Problem statement :: Please copy out all of the records below word for word, omitting the pictures.
──────── Data for this task
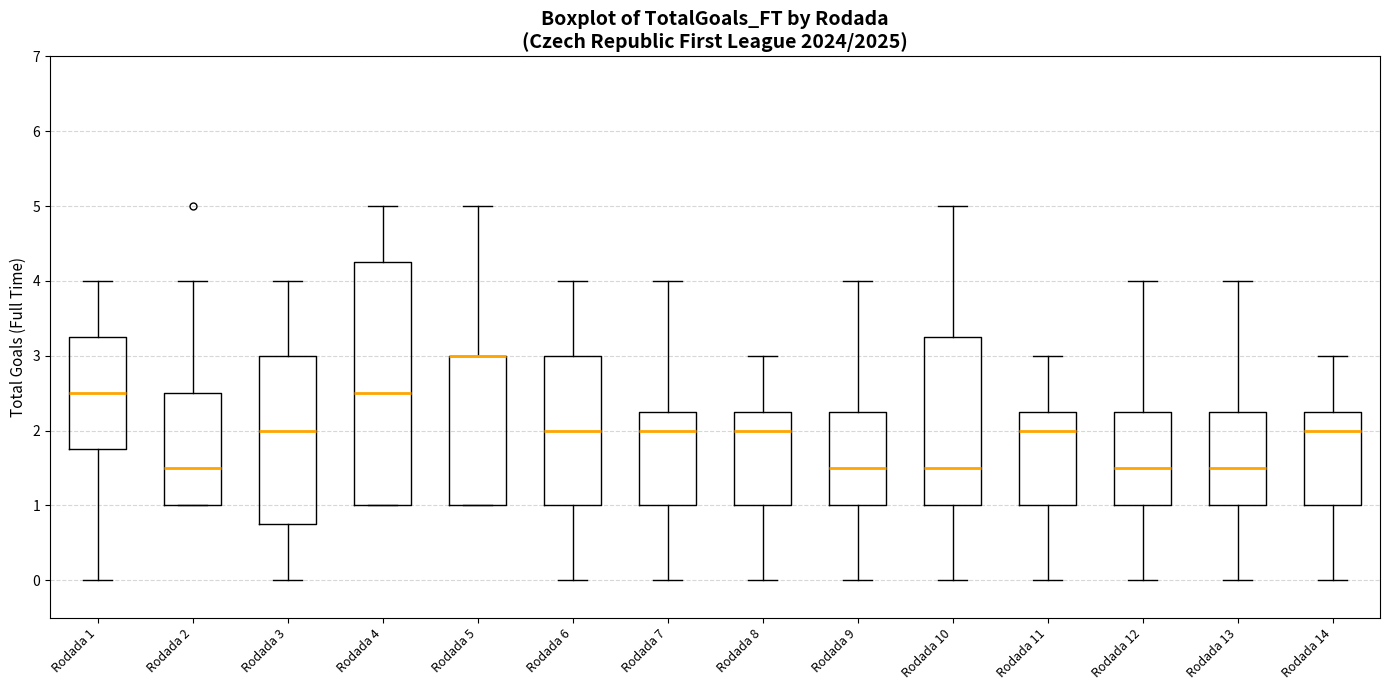

Reading left to right, read every box against the y-axis: the position of its median line, the range the box covers, and the ends of its whiskers. The values are not printed on the chart, so give them approximately, as read against the axis.

Rodada 1: median 2.5, box 1.8 to 3.3, whiskers 0.0 to 4.0
Rodada 2: median 1.5, box 1.0 to 2.5, whiskers 1.0 to 4.0
Rodada 3: median 2.0, box 0.8 to 3.0, whiskers 0.0 to 4.0
Rodada 4: median 2.5, box 1.0 to 4.3, whiskers 1.0 to 5.0
Rodada 5: median 3.0 (drawn on the box's upper edge), box 1.0 to 3.0, whiskers 1.0 to 5.0
Rodada 6: median 2.0, box 1.0 to 3.0, whiskers 0.0 to 4.0
Rodada 7: median 2.0, box 1.0 to 2.3, whiskers 0.0 to 4.0
Rodada 8: median 2.0, box 1.0 to 2.3, whiskers 0.0 to 3.0
Rodada 9: median 1.5, box 1.0 to 2.3, whiskers 0.0 to 4.0
Rodada 10: median 1.5, box 1.0 to 3.3, whiskers 0.0 to 5.0
Rodada 11: median 2.0, box 1.0 to 2.3, whiskers 0.0 to 3.0
Rodada 12: median 1.5, box 1.0 to 2.3, whiskers 0.0 to 4.0
Rodada 13: median 1.5, box 1.0 to 2.3, whiskers 0.0 to 4.0
Rodada 14: median 2.0, box 1.0 to 2.3, whiskers 0.0 to 3.0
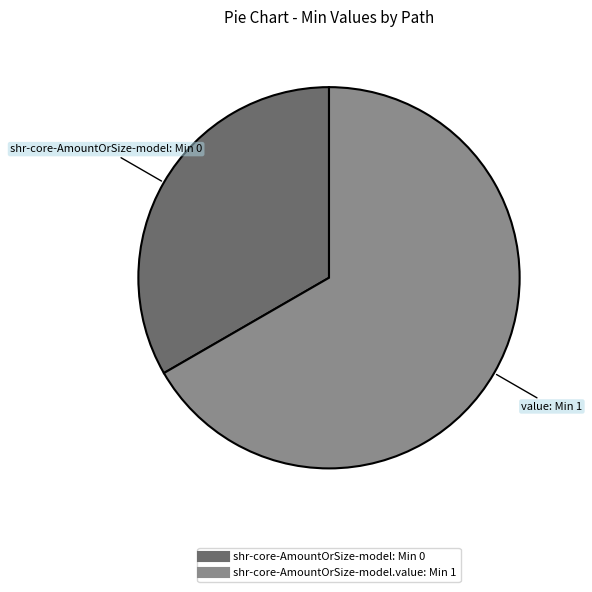

Is there a majority slice in this chart?

Yes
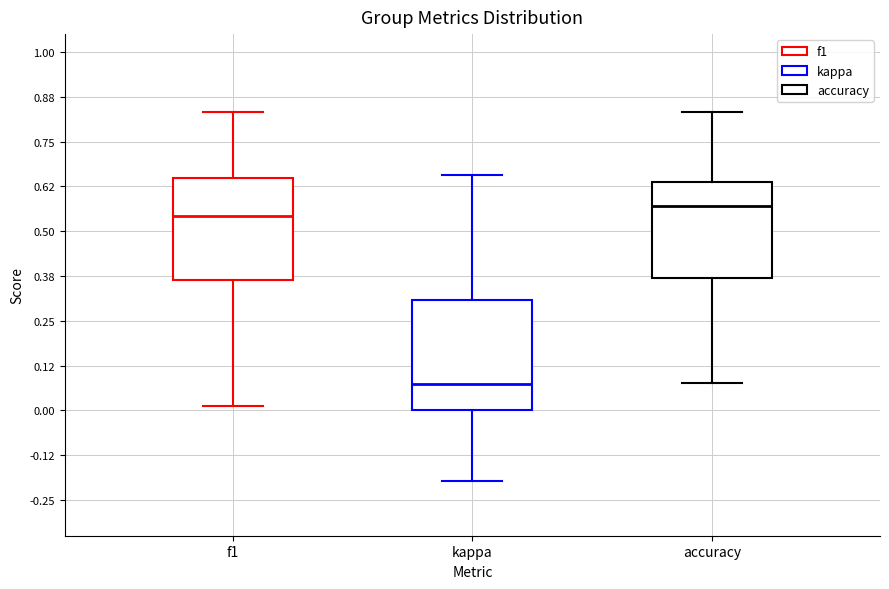

Where is the upper edge of the box for kappa on the y-axis? The values are not printed on the chart, so give them approximately, as read against the axis.

0.30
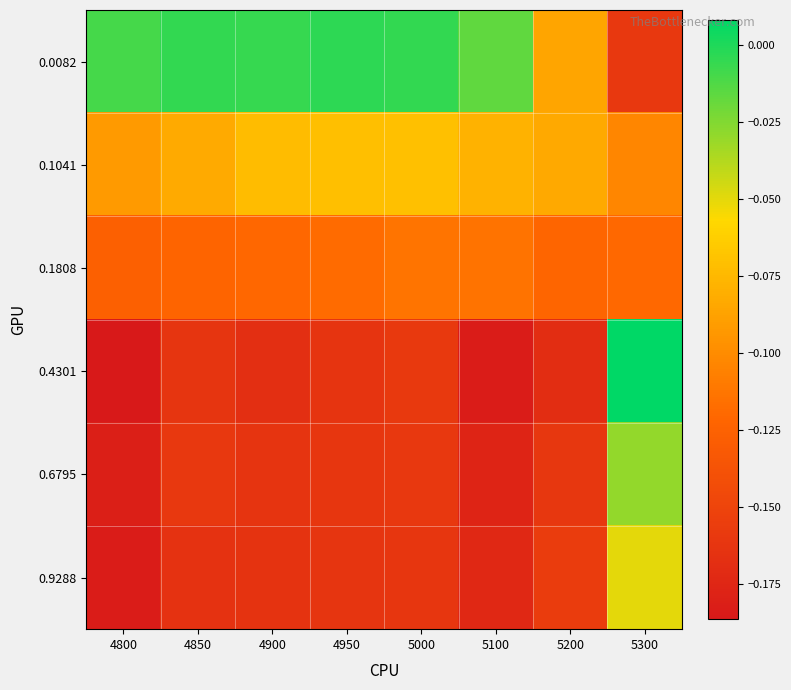

Reading left to right, what are all the values shown in this chart?

0.0082: 4800=-0.0	4850=-0.0	4900=-0.0	4950=-0.0	5000=-0.0	5100=-0.0	5200=-0.1	5300=-0.2
0.1041: 4800=-0.1	4850=-0.1	4900=-0.1	4950=-0.1	5000=-0.1	5100=-0.1	5200=-0.1	5300=-0.1
0.1808: 4800=-0.1	4850=-0.1	4900=-0.1	4950=-0.1	5000=-0.1	5100=-0.1	5200=-0.1	5300=-0.1
0.4301: 4800=-0.2	4850=-0.2	4900=-0.2	4950=-0.2	5000=-0.2	5100=-0.2	5200=-0.2	5300=0.0
0.6795: 4800=-0.2	4850=-0.2	4900=-0.2	4950=-0.2	5000=-0.2	5100=-0.2	5200=-0.2	5300=-0.0
0.9288: 4800=-0.2	4850=-0.2	4900=-0.2	4950=-0.2	5000=-0.2	5100=-0.2	5200=-0.2	5300=-0.1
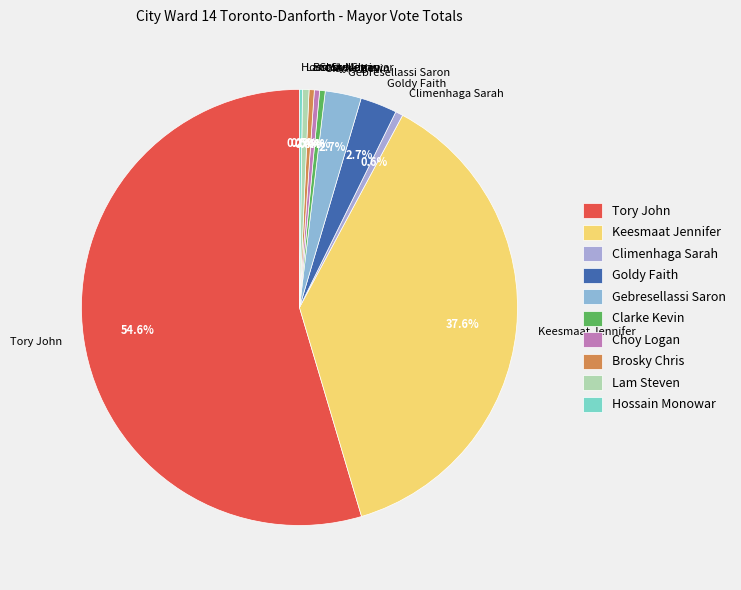

Between Lam Steven and Goldy Faith, which is larger?

Goldy Faith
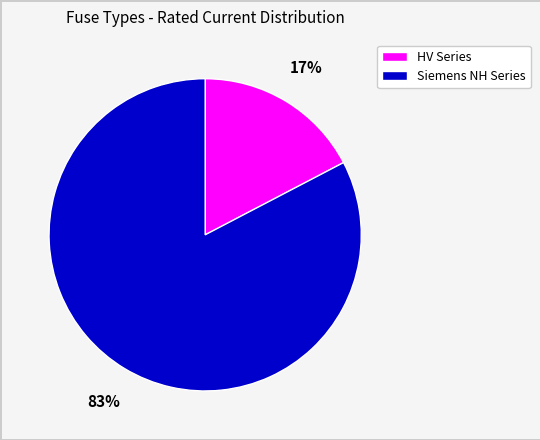

To the nearest percent, what is the combined percentage of Siemens NH Series and HV Series?

100%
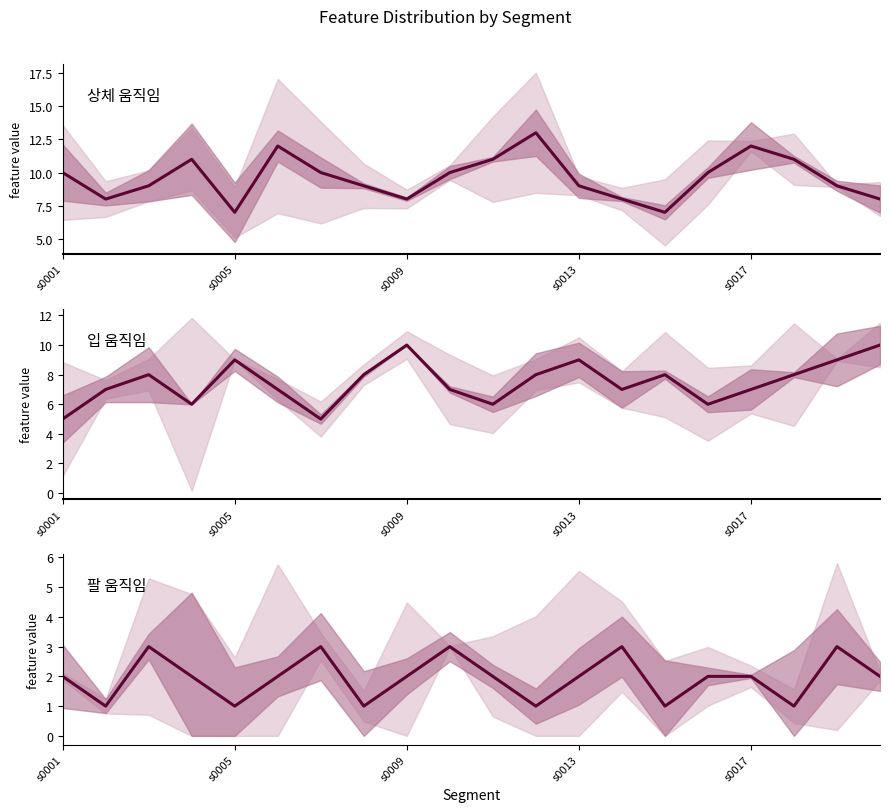

True or false: 상체 움직임 and 팔 움직임 intersect in this chart.

False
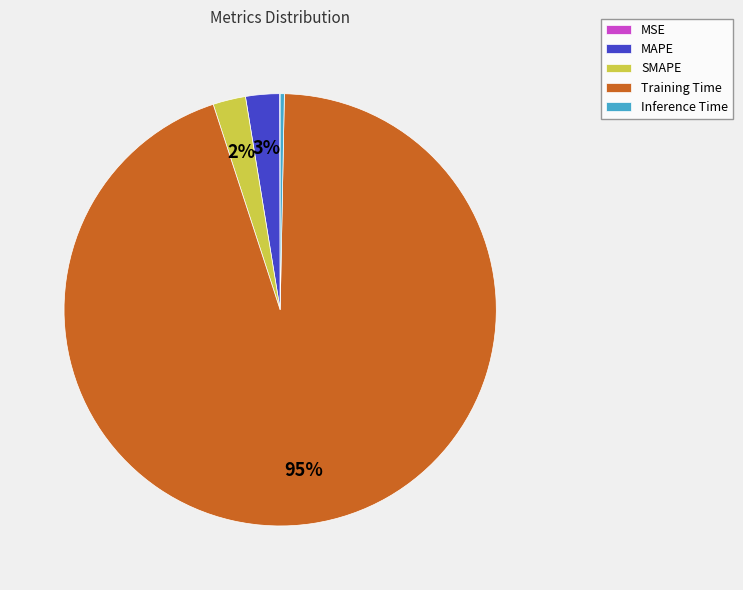

What is the largest slice in the pie chart?

Training Time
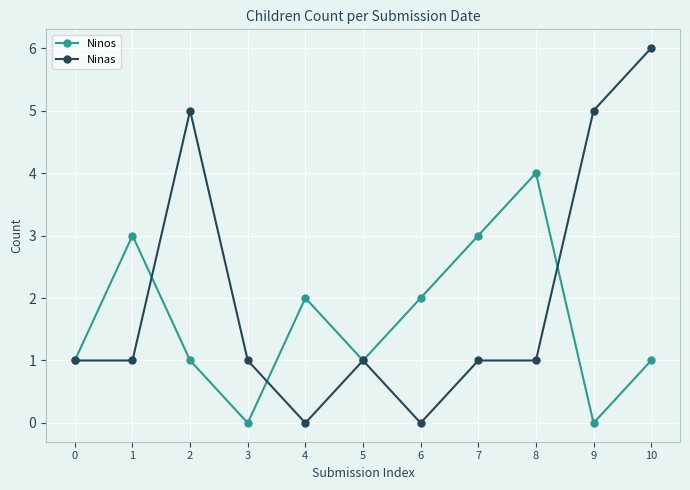

How many lines are shown in the chart?

2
────────────────
Task response ::
Reading left to right, read every box against the y-axis: the position of its median line, the range the box covers, and the ends of its whiskers. The values are not printed on the chart, so give them approximately, as read against the axis.

Rodada 1: median 2.5, box 1.8 to 3.3, whiskers 0.0 to 4.0
Rodada 2: median 1.5, box 1.0 to 2.5, whiskers 1.0 to 4.0
Rodada 3: median 2.0, box 0.8 to 3.0, whiskers 0.0 to 4.0
Rodada 4: median 2.5, box 1.0 to 4.3, whiskers 1.0 to 5.0
Rodada 5: median 3.0 (drawn on the box's upper edge), box 1.0 to 3.0, whiskers 1.0 to 5.0
Rodada 6: median 2.0, box 1.0 to 3.0, whiskers 0.0 to 4.0
Rodada 7: median 2.0, box 1.0 to 2.3, whiskers 0.0 to 4.0
Rodada 8: median 2.0, box 1.0 to 2.3, whiskers 0.0 to 3.0
Rodada 9: median 1.5, box 1.0 to 2.3, whiskers 0.0 to 4.0
Rodada 10: median 1.5, box 1.0 to 3.3, whiskers 0.0 to 5.0
Rodada 11: median 2.0, box 1.0 to 2.3, whiskers 0.0 to 3.0
Rodada 12: median 1.5, box 1.0 to 2.3, whiskers 0.0 to 4.0
Rodada 13: median 1.5, box 1.0 to 2.3, whiskers 0.0 to 4.0
Rodada 14: median 2.0, box 1.0 to 2.3, whiskers 0.0 to 3.0

Is there a majority slice in this chart?

Yes

Where is the upper edge of the box for kappa on the y-axis? The values are not printed on the chart, so give them approximately, as read against the axis.

0.30

Reading left to right, what are all the values shown in this chart?

0.0082: 4800=-0.0	4850=-0.0	4900=-0.0	4950=-0.0	5000=-0.0	5100=-0.0	5200=-0.1	5300=-0.2
0.1041: 4800=-0.1	4850=-0.1	4900=-0.1	4950=-0.1	5000=-0.1	5100=-0.1	5200=-0.1	5300=-0.1
0.1808: 4800=-0.1	4850=-0.1	4900=-0.1	4950=-0.1	5000=-0.1	5100=-0.1	5200=-0.1	5300=-0.1
0.4301: 4800=-0.2	4850=-0.2	4900=-0.2	4950=-0.2	5000=-0.2	5100=-0.2	5200=-0.2	5300=0.0
0.6795: 4800=-0.2	4850=-0.2	4900=-0.2	4950=-0.2	5000=-0.2	5100=-0.2	5200=-0.2	5300=-0.0
0.9288: 4800=-0.2	4850=-0.2	4900=-0.2	4950=-0.2	5000=-0.2	5100=-0.2	5200=-0.2	5300=-0.1

Between Lam Steven and Goldy Faith, which is larger?

Goldy Faith

To the nearest percent, what is the combined percentage of Siemens NH Series and HV Series?

100%

True or false: 상체 움직임 and 팔 움직임 intersect in this chart.

False

What is the largest slice in the pie chart?

Training Time

How many lines are shown in the chart?

2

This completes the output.